> [ABOUT THIS EXERCISE]: Copy every record below exactly as it appears.

(Dataset entries)
•••

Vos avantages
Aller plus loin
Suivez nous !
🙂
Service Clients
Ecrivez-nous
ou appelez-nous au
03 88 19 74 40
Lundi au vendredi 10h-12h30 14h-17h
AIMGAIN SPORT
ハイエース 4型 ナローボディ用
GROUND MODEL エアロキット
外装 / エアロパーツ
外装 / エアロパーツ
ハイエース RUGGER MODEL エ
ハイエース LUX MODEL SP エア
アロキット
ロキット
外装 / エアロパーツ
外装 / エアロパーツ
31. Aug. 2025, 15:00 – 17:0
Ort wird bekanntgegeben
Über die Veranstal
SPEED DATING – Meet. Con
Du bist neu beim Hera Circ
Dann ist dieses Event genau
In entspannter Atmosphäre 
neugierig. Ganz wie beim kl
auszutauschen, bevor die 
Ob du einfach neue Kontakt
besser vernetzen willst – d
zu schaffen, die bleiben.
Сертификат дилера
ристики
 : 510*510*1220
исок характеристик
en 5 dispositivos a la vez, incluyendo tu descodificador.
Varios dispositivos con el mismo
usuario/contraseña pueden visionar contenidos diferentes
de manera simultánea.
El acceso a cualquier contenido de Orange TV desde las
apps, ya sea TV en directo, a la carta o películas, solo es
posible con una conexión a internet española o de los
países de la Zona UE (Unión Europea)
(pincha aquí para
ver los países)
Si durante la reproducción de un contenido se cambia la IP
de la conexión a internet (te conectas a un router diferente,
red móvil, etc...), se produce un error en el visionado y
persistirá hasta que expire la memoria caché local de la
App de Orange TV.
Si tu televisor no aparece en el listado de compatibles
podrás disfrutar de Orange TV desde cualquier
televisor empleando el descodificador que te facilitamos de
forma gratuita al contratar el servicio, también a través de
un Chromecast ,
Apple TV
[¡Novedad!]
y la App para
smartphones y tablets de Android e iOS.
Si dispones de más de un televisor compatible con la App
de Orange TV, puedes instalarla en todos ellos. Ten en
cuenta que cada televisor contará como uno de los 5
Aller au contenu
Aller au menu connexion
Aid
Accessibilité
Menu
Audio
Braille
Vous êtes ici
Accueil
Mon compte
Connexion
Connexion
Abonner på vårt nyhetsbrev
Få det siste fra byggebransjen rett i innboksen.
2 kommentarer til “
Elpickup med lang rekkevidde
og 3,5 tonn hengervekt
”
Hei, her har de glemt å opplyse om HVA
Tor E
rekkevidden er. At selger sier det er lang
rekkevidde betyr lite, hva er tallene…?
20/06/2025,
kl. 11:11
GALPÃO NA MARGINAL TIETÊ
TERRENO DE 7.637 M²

•••

> [RESPONSE]:
Vos avantages
Aller plus loin
Suivez nous !
🙂
Service Clients
Ecrivez-nous
ou appelez-nous au
03 88 19 74 40
Lundi au vendredi 10h-12h30 14h-17h
AIMGAIN SPORT
ハイエース 4型 ナローボディ用
GROUND MODEL エアロキット
外装 / エアロパーツ
外装 / エアロパーツ
ハイエース RUGGER MODEL エ
ハイエース LUX MODEL SP エア
アロキット
ロキット
外装 / エアロパーツ
外装 / エアロパーツ
31. Aug. 2025, 15:00 – 17:0
Ort wird bekanntgegeben
Über die Veranstal
SPEED DATING – Meet. Con
Du bist neu beim Hera Circ
Dann ist dieses Event genau
In entspannter Atmosphäre 
neugierig. Ganz wie beim kl
auszutauschen, bevor die 
Ob du einfach neue Kontakt
besser vernetzen willst – d
zu schaffen, die bleiben.
Сертификат дилера
ристики
 : 510*510*1220
исок характеристик
en 5 dispositivos a la vez, incluyendo tu descodificador.
Varios dispositivos con el mismo
usuario/contraseña pueden visionar contenidos diferentes
de manera simultánea.
El acceso a cualquier contenido de Orange TV desde las
apps, ya sea TV en directo, a la carta o películas, solo es
posible con una conexión a internet española o de los
países de la Zona UE (Unión Europea)
(pincha aquí para
ver los países)
Si durante la reproducción de un contenido se cambia la IP
de la conexión a internet (te conectas a un router diferente,
red móvil, etc...), se produce un error en el visionado y
persistirá hasta que expire la memoria caché local de la
App de Orange TV.
Si tu televisor no aparece en el listado de compatibles
podrás disfrutar de Orange TV desde cualquier
televisor empleando el descodificador que te facilitamos de
forma gratuita al contratar el servicio, también a través de
un Chromecast ,
Apple TV
[¡Novedad!]
y la App para
smartphones y tablets de Android e iOS.
Si dispones de más de un televisor compatible con la App
de Orange TV, puedes instalarla en todos ellos. Ten en
cuenta que cada televisor contará como uno de los 5
Aller au contenu
Aller au menu connexion
Aid
Accessibilité
Menu
Audio
Braille
Vous êtes ici
Accueil
Mon compte
Connexion
Connexion
Abonner på vårt nyhetsbrev
Få det siste fra byggebransjen rett i innboksen.
2 kommentarer til “
Elpickup med lang rekkevidde
og 3,5 tonn hengervekt
”
Hei, her har de glemt å opplyse om HVA
Tor E
rekkevidden er. At selger sier det er lang
rekkevidde betyr lite, hva er tallene…?
20/06/2025,
kl. 11:11
GALPÃO NA MARGINAL TIETÊ
TERRENO DE 7.637 M²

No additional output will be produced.